As she screamed with shock, there was another noise when the second rock fell on the students. “After the first noise, I looked up the mountain and saw a boy turning the stone down to us,” Hlabathe said. “Then the two boys ran away. I could notice that five students had been injured and at the time I was not aware that two girls had already died,” she said. “We rushed them to the nearby Mohale Clinic and the five kids were transferred to Queen ’Mamohato Memorial Hospital. Two students were declared dead.”

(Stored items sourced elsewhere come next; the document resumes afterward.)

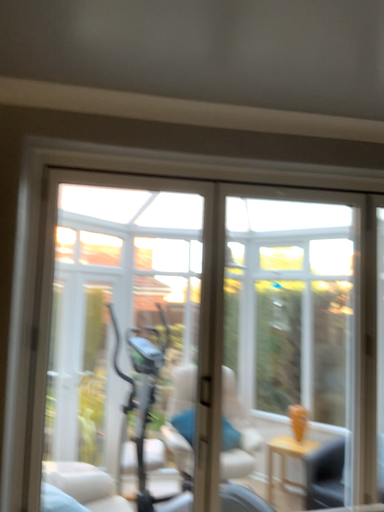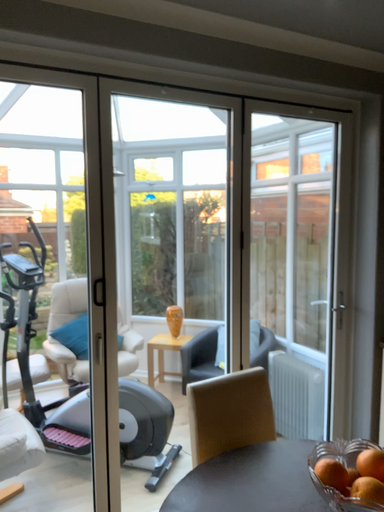
Question: Which way did the camera rotate in the video?

Choices:
 (A) rotated upward
 (B) rotated downward

Answer: (B)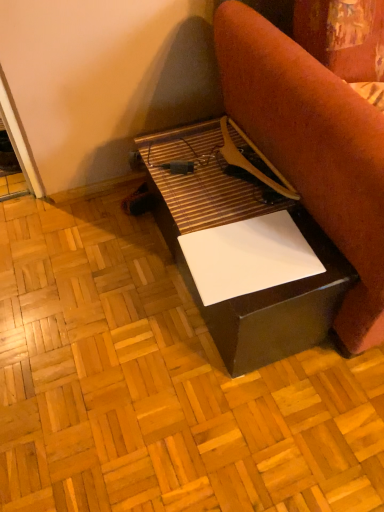
Question: In terms of size, does white glossy plywood at center appear bigger or smaller than white glossy paper at center?

Choices:
 (A) big
 (B) small

Answer: (B)

Question: Considering their positions, is white glossy plywood at center located in front of or behind white glossy paper at center?

Choices:
 (A) behind
 (B) front

Answer: (A)

Question: Which is farther from the white glossy paper at center?

Choices:
 (A) white glossy plywood at center
 (B) matte black table at center

Answer: (A)

Question: Considering the real-world distances, which object is farthest from the white glossy paper at center?

Choices:
 (A) white glossy plywood at center
 (B) matte black table at center

Answer: (A)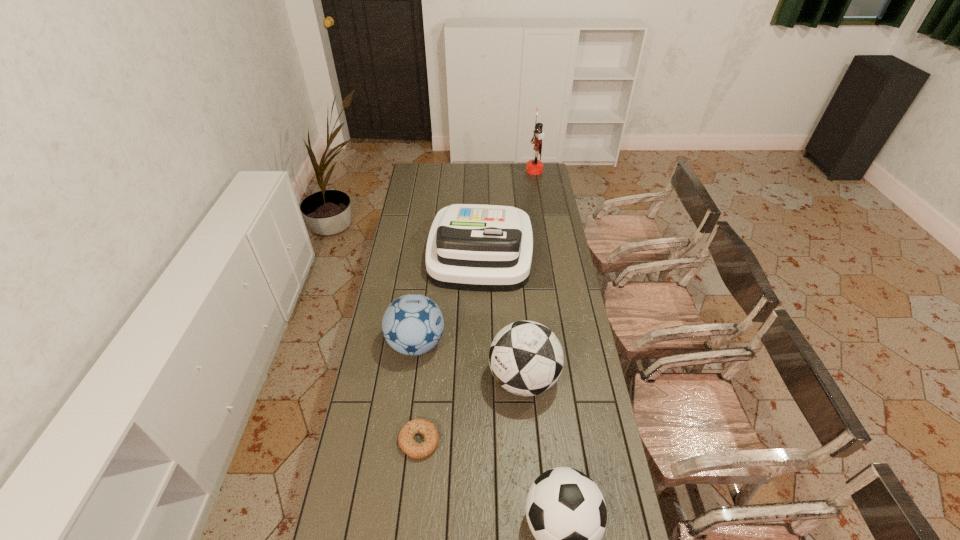
Find the location of a particular element. This screenshot has height=540, width=960. free space located 0.200m on the side with brand of the leftmost soccer ball is located at coordinates (495, 343).

Locate an element on the screen. vacant position located 0.120m on the right of the fifth farthest object is located at coordinates (475, 441).

Find the location of `object at the far edge`. object at the far edge is located at coordinates (535, 166).

Identify the location of soccer ball present at the left edge. (413, 324).

I want to click on bagel positioned at the left edge, so click(x=408, y=445).

Where is `nutcracker that is at the right edge`? This screenshot has width=960, height=540. nutcracker that is at the right edge is located at coordinates (535, 166).

Locate an element on the screen. The width and height of the screenshot is (960, 540). soccer ball present at the right edge is located at coordinates (526, 358).

The image size is (960, 540). I want to click on object present at the far right corner, so click(535, 166).

Identify the location of vacant region at the far edge of the desktop. (475, 168).

Where is `free location at the left edge of the desktop`? This screenshot has width=960, height=540. free location at the left edge of the desktop is located at coordinates (431, 194).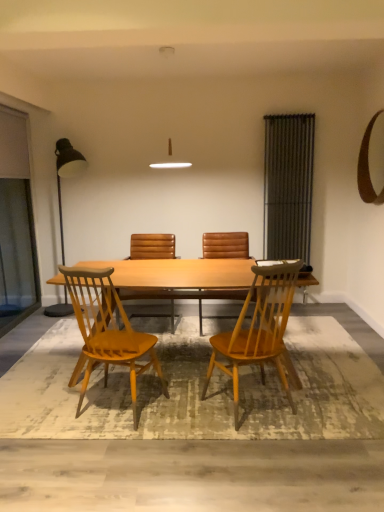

The principal said she cannot express how sad she is “after losing these two innocent souls”.
“I’m very shocked and saddened by the deaths of these two students,” a visibly shaken Hlabathe said, adding: “This is the first such experience I have ever had.”
“We always take some trips out with the students but this one was quite tragic.” Hlabathe said she is left with a burden to explain what happened to the victims’ parents. “I do not know what to say to the parents of these kids, I just don’t know what to do or to say to them,” she said.
The parents are inconsolable.

’Mankareng Mokoma, 74, said the death of her granddaughter, Rethabile Mokoma, reminded her of her late eight children.
Only Rethabile’s mother, among all her nine children, is still alive. Mokoma was living in the house with Rethabile.
“I was putting all my hopes on Rethabile, my grandchild, because she is the only one I was left with,” Mokoma said, weeping uncontrollably.
“Eight of my children are dead,” she wailed.

“With whom will I be in these days when old people who are staying alone are being killed? I really hate death!” she said.
Rethabile was a very polite, well-mannered and brilliant girl, she said. Rethabile was in Grade 7.
“I was looking forward to seeing her graduating within five to ten years. I really cannot explain how hurt I am,” she said.
“Why shouldn’t I have died instead of her?”

’Maseimane Moroke, 51, who suffered a severe stroke two years ago, is also in a very bad shape after the death of her child Puseletso Moroke.
“Puseletso was in Grade 6 and she was doing very well in her studies,” she said. “She was also helping me because I cannot do anything for myself because of my condition,” Moroke wept. Puseletso was cooking for her mother and fed her every morning before she went to school.
Her teachers said sometimes she would come to school late because of her strenuous house chores every morning.